In the article they introduced their "universal optimal learning agent" AIXI, which is described in detail in Hutter (2005). Among other things, AIXI assumes unlimited resources. Though this assumption makes the model unpractical, it is proposed as a theoretical model, with the hope that all the practical systems can be evaluated according to how close they approximate AIXI.

It is true that every theory, including the one described in this book, is an idealization, in which many details are omitted. However, if a theory has been "idealized" so far away from the original situation as to ignore some of its defining features, it is no longer relevant that much to the situation. At least to me, the resources restriction is such a defining feature of intelligence.

No matter which one better fitting the label "intelligence", "information system with limited resources" and "information system with unlimited resources" have fundamentally different properties, and the former is not necessarily converging to the latter when it gets more and more resources.

Different rationality

The above analysis does not only apply to the resources restriction. In general, different assumptions on knowledge and resources lead to different models of rationality. Each of them can be justified as "the right thing to do" for a system in that situation, and can be applied to situations where the assumptions are roughly satisfied.

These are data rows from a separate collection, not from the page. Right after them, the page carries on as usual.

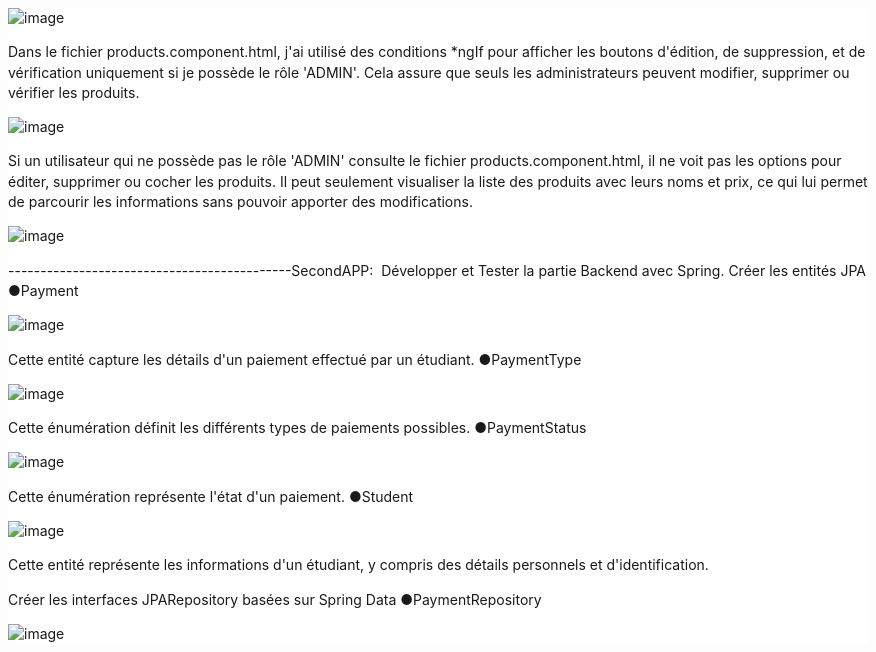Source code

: 
![image](https://github.com/ELFAHIM-SANA/EL-FAHIM-SANA-TP4-SD/assets/131165163/6cd0b7f4-7b5e-4f24-9ec9-7a29c11c6b50)

Dans le fichier products.component.html, j'ai utilisé des conditions *ngIf pour afficher les boutons d'édition, de suppression, et de
 vérification uniquement si je possède le rôle 'ADMIN'. Cela assure que seuls les administrateurs peuvent modifier, supprimer ou vérifier les
produits.


![image](https://github.com/ELFAHIM-SANA/EL-FAHIM-SANA-TP4-SD/assets/131165163/debc5a9d-d535-42f1-a1de-fa9b98f41cda)


Si un utilisateur qui ne possède pas le rôle 'ADMIN' consulte le fichier products.component.html, il ne voit pas les options pour éditer,
supprimer ou cocher les produits. Il peut seulement visualiser la liste des produits avec leurs noms et prix, ce qui lui permet de parcourir les
informations sans pouvoir apporter des modifications.

![image](https://github.com/ELFAHIM-SANA/EL-FAHIM-SANA-TP4-SD/assets/131165163/53ffc17d-1b71-4b40-8b96-04fe7247ae9a)


--------------------------------------------SecondAPP:
 Développer et Tester la partie Backend avec Spring.
Créer les entités JPA
●Payment


![image](https://github.com/ELFAHIM-SANA/EL-FAHIM-SANA-TP4-SD/assets/131165163/e2d3bad4-f391-4bee-9628-ad8a86de4369)

Cette entité capture les détails d'un paiement effectué par un étudiant.
●PaymentType


![image](https://github.com/ELFAHIM-SANA/EL-FAHIM-SANA-TP4-SD/assets/131165163/57ecad7c-8eb6-470c-a9ad-c8a12583bf4b)


Cette énumération définit les différents types de paiements possibles.
●PaymentStatus


![image](https://github.com/ELFAHIM-SANA/EL-FAHIM-SANA-TP4-SD/assets/131165163/68b31901-8821-474d-b2be-1263f6d3694c)


Cette énumération représente l'état d'un paiement.
●Student


![image](https://github.com/ELFAHIM-SANA/EL-FAHIM-SANA-TP4-SD/assets/131165163/6baca2d9-c725-45b0-8ce9-ab3c96f1c857)


Cette entité représente les informations d'un étudiant, y compris des détails personnels et d'identification.

Créer les interfaces JPARepository basées sur Spring Data
●PaymentRepository

![image](https://github.com/ELFAHIM-SANA/EL-FAHIM-SANA-TP4-SD/assets/131165163/941f5e90-8979-4279-85b3-5f4288c82c34)
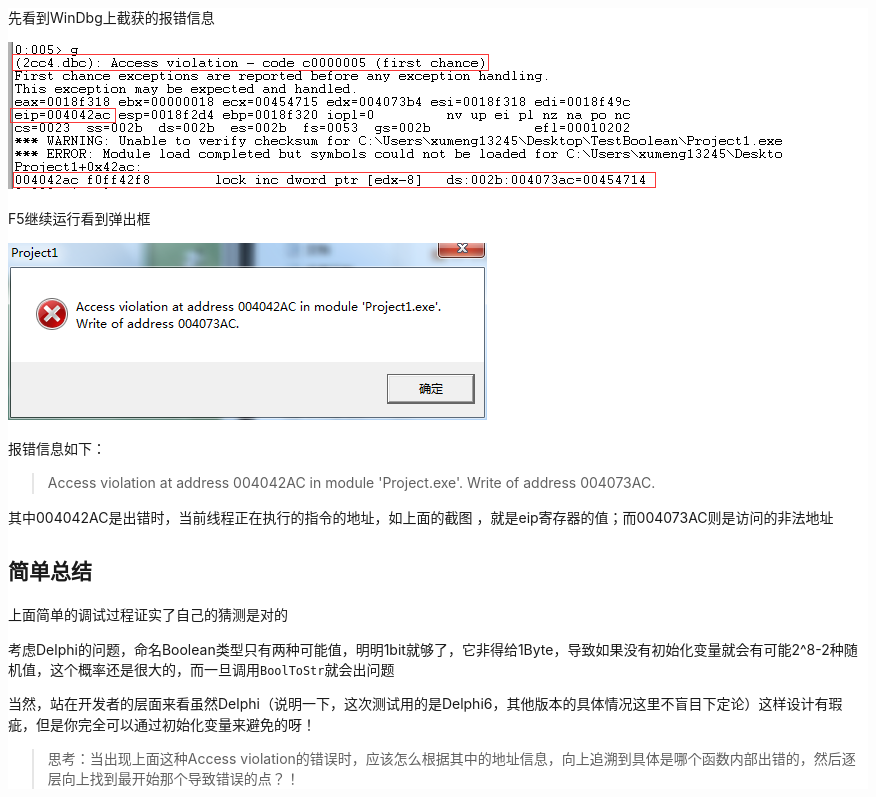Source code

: 先看到WinDbg上截获的报错信息

![image](./image/05-10.png)

F5继续运行看到弹出框

![image](./image/05-11.png)

报错信息如下：

>Access violation at address 004042AC in module 'Project.exe'. Write of address 004073AC.

其中004042AC是出错时，当前线程正在执行的指令的地址，如上面的截图 ，就是eip寄存器的值；而004073AC则是访问的非法地址

## 简单总结

上面简单的调试过程证实了自己的猜测是对的

考虑Delphi的问题，命名Boolean类型只有两种可能值，明明1bit就够了，它非得给1Byte，导致如果没有初始化变量就会有可能2^8-2种随机值，这个概率还是很大的，而一旦调用`BoolToStr`就会出问题

当然，站在开发者的层面来看虽然Delphi（说明一下，这次测试用的是Delphi6，其他版本的具体情况这里不盲目下定论）这样设计有瑕疵，但是你完全可以通过初始化变量来避免的呀！

>思考：当出现上面这种Access violation的错误时，应该怎么根据其中的地址信息，向上追溯到具体是哪个函数内部出错的，然后逐层向上找到最开始那个导致错误的点？！
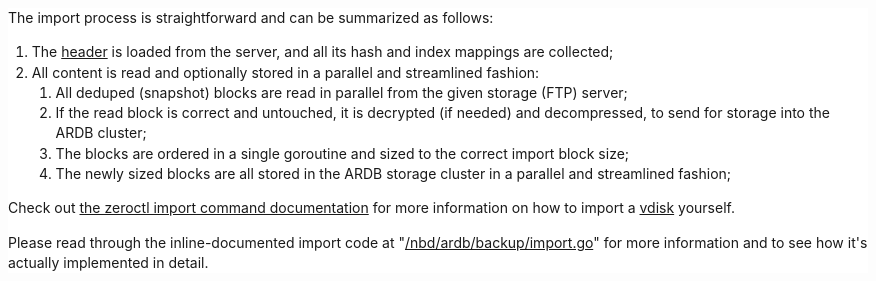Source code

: The import process is straightforward and can be summarized as follows:

1. The [header](#header) is loaded from the server, and all its hash and index mappings are collected;
2. All content is read and optionally stored in a parallel and streamlined fashion:
    1. All deduped (snapshot) blocks are read in parallel from the given storage (FTP) server;
    2. If the read block is correct and untouched, it is decrypted (if needed) and decompressed, to send for storage into the ARDB cluster;
    3. The blocks are ordered in a single goroutine and sized to the correct import block size;
    4. The newly sized blocks are all stored in the ARDB storage cluster in a parallel and streamlined fashion;

Check out [the zeroctl import command documentation][import] for more information on how to import a [vdisk][vdisk] yourself.

Please read through the inline-documented import code at "[/nbd/ardb/backup/import.go](/nbd/ardb/backup/import.go)" for more information and to see how it's actually implemented in detail.

[vdisk]: /docs/glossary.md#vdisk
[snapshot]: /docs/glossary.md#snapshot
[hash]: /docs/glossary.md#hash
[dedupedVdisk]: /docs/glossary.md#deduped
[nondedupedVdisk]: /docs/glossary.md#nondeduped
[semidedupedVdisk]: /docs/glossary.md#semideduped

[nbdStorageDocs]: /docs/nbd/storage/storage.go
[backupCode]: /nbd/ardb/backup/backup.go

[lz4]: https://godoc.org/github.com/pierrec/lz4
[xz]: https://godoc.org/github.com/ulikunitz/xz
[aes]: https://godoc.org/crypto/aes
[gcm]: https://godoc.org/crypto/cipher#NewGCM
[bencode]: https://godoc.org/github.com/zeebo/bencode
[blake2b]: https://godoc.org/github.com/minio/blake2b-simd

[zeroctl]: /docs/zeroctl/zeroctl.md
[export]: /docs/zeroctl/commands/export.md
[import]: /docs/zeroctl/commands/import.md

[backupGodocs]: https://godoc.org/github.com/zero-os/0-Disk/nbd/ardb/backup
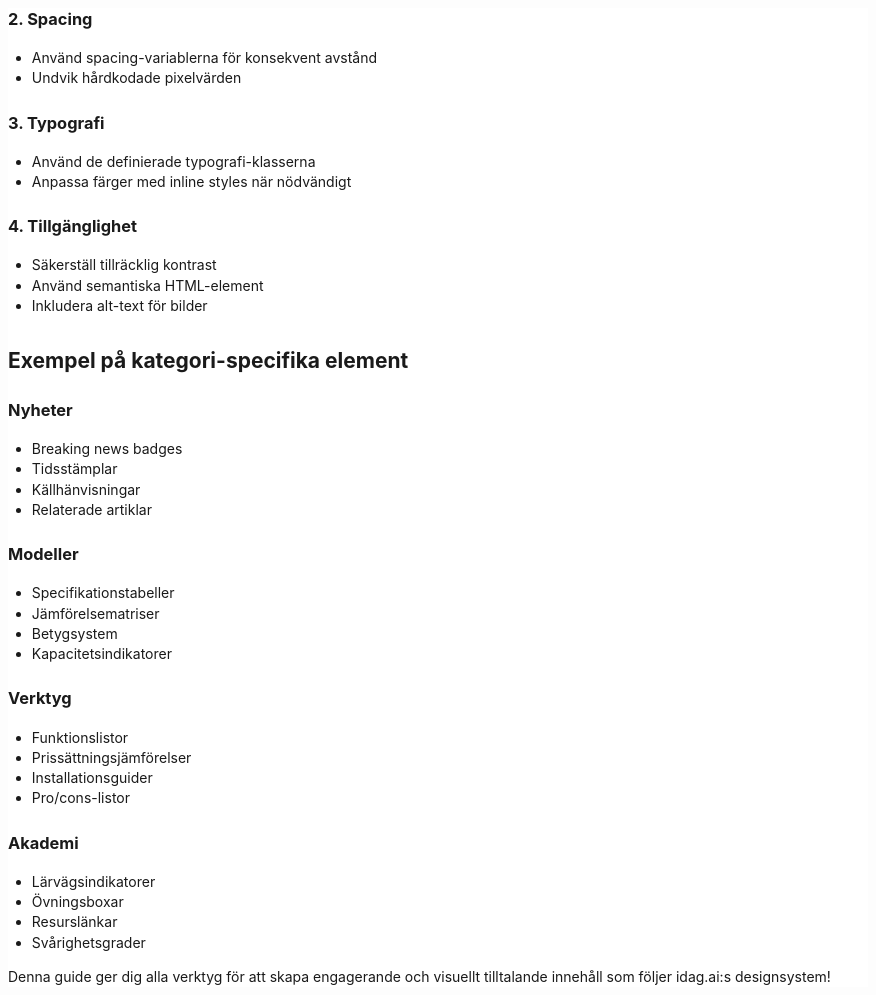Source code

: ### 2. Spacing
- Använd spacing-variablerna för konsekvent avstånd
- Undvik hårdkodade pixelvärden

### 3. Typografi
- Använd de definierade typografi-klasserna
- Anpassa färger med inline styles när nödvändigt

### 4. Tillgänglighet
- Säkerställ tillräcklig kontrast
- Använd semantiska HTML-element
- Inkludera alt-text för bilder

## Exempel på kategori-specifika element

### Nyheter
- Breaking news badges
- Tidsstämplar
- Källhänvisningar
- Relaterade artiklar

### Modeller
- Specifikationstabeller
- Jämförelsematriser
- Betygsystem
- Kapacitetsindikatorer

### Verktyg
- Funktionslistor
- Prissättningsjämförelser
- Installationsguider
- Pro/cons-listor

### Akademi
- Lärvägsindikatorer
- Övningsboxar
- Resurslänkar
- Svårighetsgrader

Denna guide ger dig alla verktyg för att skapa engagerande och visuellt tilltalande innehåll som följer idag.ai:s designsystem!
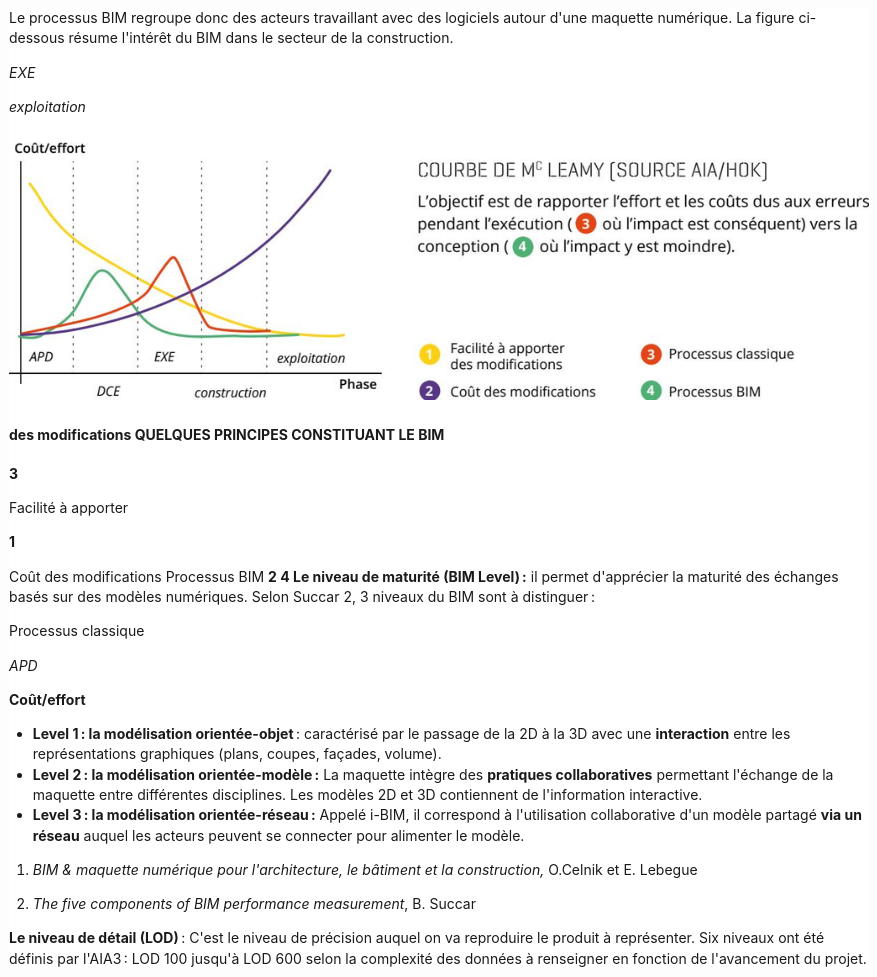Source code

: Le processus BIM regroupe donc des acteurs travaillant avec des logiciels autour d'une maquette numérique. La figure ci-dessous résume l'intérêt du BIM dans le secteur de la construction.

*EXE*

*exploitation*

![](<images/Du bon usage Du BIM - 12 enseignements à connaître/_page_7_Figure_8.jpeg>)

#### des modifications **QUELQUES PRINCIPES CONSTITUANT LE BIM**

**3**

Facilité à apporter

**1**

Coût des modifications Processus BIM **2 4 Le niveau de maturité (BIM Level) :** il permet d'apprécier la maturité des échanges basés sur des modèles numériques. Selon Succar 2, 3 niveaux du BIM sont à distinguer :

Processus classique

*APD*

**Coût/effort**

- **Level 1 : la modélisation orientée-objet** : caractérisé par le passage de la 2D à la 3D avec une **interaction** entre les représentations graphiques (plans, coupes, façades, volume).
- **Level 2 : la modélisation orientée-modèle :** La maquette intègre des **pratiques collaboratives** permettant l'échange de la maquette entre différentes disciplines. Les modèles 2D et 3D contiennent de l'information interactive.
- **Level 3 : la modélisation orientée-réseau :** Appelé i-BIM, il correspond à l'utilisation collaborative d'un modèle partagé **via un réseau** auquel les acteurs peuvent se connecter pour alimenter le modèle.

1. *BIM & maquette numérique pour l'architecture, le bâtiment et la construction,* O.Celnik et E. Lebegue

2. *The five components of BIM performance measurement*, B. Succar

**Le niveau de détail (LOD)** : C'est le niveau de précision auquel on va reproduire le produit à représenter. Six niveaux ont été définis par l'AIA3 : LOD 100 jusqu'à LOD 600 selon la complexité des données à renseigner en fonction de l'avancement du projet.

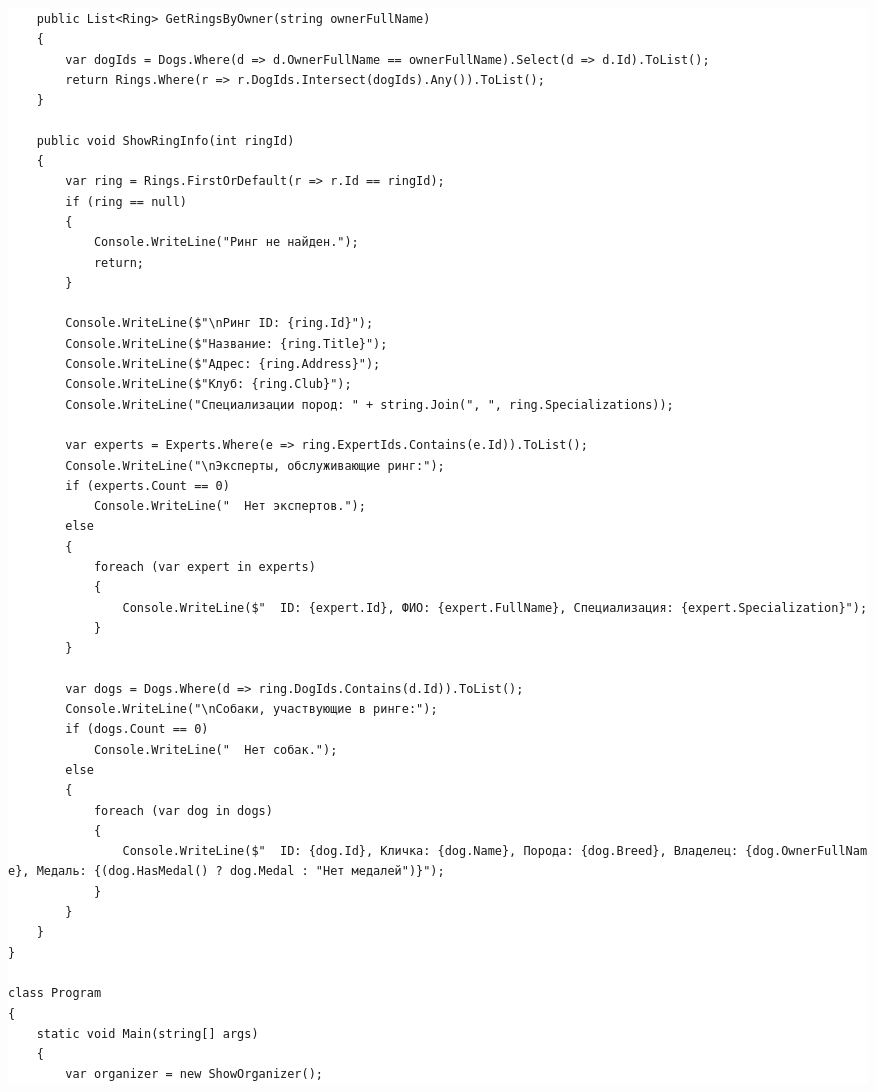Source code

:         public List<Ring> GetRingsByOwner(string ownerFullName)
        {
            var dogIds = Dogs.Where(d => d.OwnerFullName == ownerFullName).Select(d => d.Id).ToList();
            return Rings.Where(r => r.DogIds.Intersect(dogIds).Any()).ToList();
        }

        public void ShowRingInfo(int ringId)
        {
            var ring = Rings.FirstOrDefault(r => r.Id == ringId);
            if (ring == null)
            {
                Console.WriteLine("Ринг не найден.");
                return;
            }

            Console.WriteLine($"\nРинг ID: {ring.Id}");
            Console.WriteLine($"Название: {ring.Title}");
            Console.WriteLine($"Адрес: {ring.Address}");
            Console.WriteLine($"Клуб: {ring.Club}");
            Console.WriteLine("Специализации пород: " + string.Join(", ", ring.Specializations));

            var experts = Experts.Where(e => ring.ExpertIds.Contains(e.Id)).ToList();
            Console.WriteLine("\nЭксперты, обслуживающие ринг:");
            if (experts.Count == 0)
                Console.WriteLine("  Нет экспертов.");
            else
            {
                foreach (var expert in experts)
                {
                    Console.WriteLine($"  ID: {expert.Id}, ФИО: {expert.FullName}, Специализация: {expert.Specialization}");
                }
            }

            var dogs = Dogs.Where(d => ring.DogIds.Contains(d.Id)).ToList();
            Console.WriteLine("\nСобаки, участвующие в ринге:");
            if (dogs.Count == 0)
                Console.WriteLine("  Нет собак.");
            else
            {
                foreach (var dog in dogs)
                {
                    Console.WriteLine($"  ID: {dog.Id}, Кличка: {dog.Name}, Порода: {dog.Breed}, Владелец: {dog.OwnerFullName}, Медаль: {(dog.HasMedal() ? dog.Medal : "Нет медалей")}");
                }
            }
        }
    }

    class Program
    {
        static void Main(string[] args)
        {
            var organizer = new ShowOrganizer();
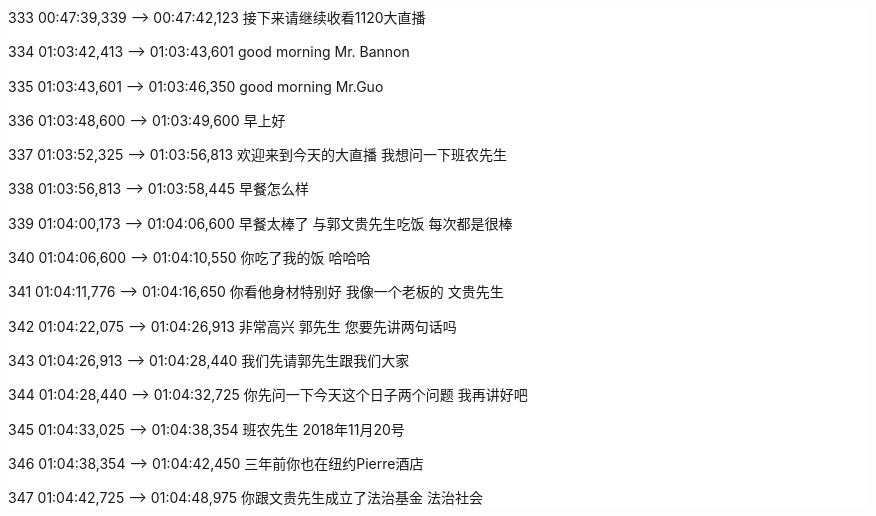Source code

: 333
00:47:39,339 –&gt; 00:47:42,123
接下来请继续收看1120大直播
 
334
01:03:42,413 –&gt; 01:03:43,601
good morning Mr. Bannon
 
335
01:03:43,601 –&gt; 01:03:46,350
good morning Mr.Guo
 
336
01:03:48,600 –&gt; 01:03:49,600
早上好
 
337
01:03:52,325 –&gt; 01:03:56,813
欢迎来到今天的大直播 我想问一下班农先生
 
338
01:03:56,813 –&gt; 01:03:58,445
早餐怎么样
 
339
01:04:00,173 –&gt; 01:04:06,600
早餐太棒了 与郭文贵先生吃饭 每次都是很棒
 
340
01:04:06,600 –&gt; 01:04:10,550
你吃了我的饭 哈哈哈
 
341
01:04:11,776 –&gt; 01:04:16,650
你看他身材特别好 我像一个老板的 文贵先生
 
342
01:04:22,075 –&gt; 01:04:26,913
非常高兴 郭先生 您要先讲两句话吗
 
343
01:04:26,913 –&gt; 01:04:28,440
我们先请郭先生跟我们大家
 
344
01:04:28,440 –&gt; 01:04:32,725
你先问一下今天这个日子两个问题 我再讲好吧
 
345
01:04:33,025 –&gt; 01:04:38,354
班农先生 2018年11月20号
 
346
01:04:38,354 –&gt; 01:04:42,450
三年前你也在纽约Pierre酒店
 
347
01:04:42,725 –&gt; 01:04:48,975
你跟文贵先生成立了法治基金 法治社会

In a situation where the system can be assumed as having sufficient knowledge and resources (with respect to the goals of the system), then the "right thing" to do is to follow computer science, as summarized by Marr. Here "sufficient knowledge" means the designer, or the system itself, can specify the goal as a computation, and its achieving process by an algorithm; "sufficient resources" means the algorithm can be implemented in the existing computers, with the available resources supply. In this situation we don't really need a new label "intelligence" to be selectively attached to some computations, algorithms, and implementations, because the label added little value to the work.

This is probably what caused the so-called "AI Effect" (see the topic in AAAI website) --- as soon as an "AI" problem is solved, it is no longer considered as an "AI" problem anymore. Many AI researchers complained that the field has not got the recognition and credit from the outside world because of this bias.

To me this is just fair. Before the problem is solved, no one has sufficient knowledge and resources for it, so its solution needs intelligence. When it is "solved", in the traditional sense it means now the computer system has sufficient knowledge and resources for it, so no "intelligence" is needed, and "computation" is enough. A really intelligent computer system should be able to "solve" a problem without specifying it as a computation, and treating it with an algorithm. Only in this way, we can solve a problem which remains in AI. How to actually do this will be explained in the following chapters.

Even before going into details, we can say that according to the theory introduced in this book, AI is not a subfield of Computer Science (CS). Instead, their theoretical assumptions are fundamentally different. CS assumes sufficient knowledge and resources, and therefore is about instinctive systems; AI assumes insufficient knowledge and resources, and therefore is about intelligent systems. They have different usages and applications, and no one is "better" than the other in general. Of course, there are some overlaps between the two, and they use each other, but still, they are different paradigms, and many previous failures in AI can be explained as being too close to CS in theoretical assumptions.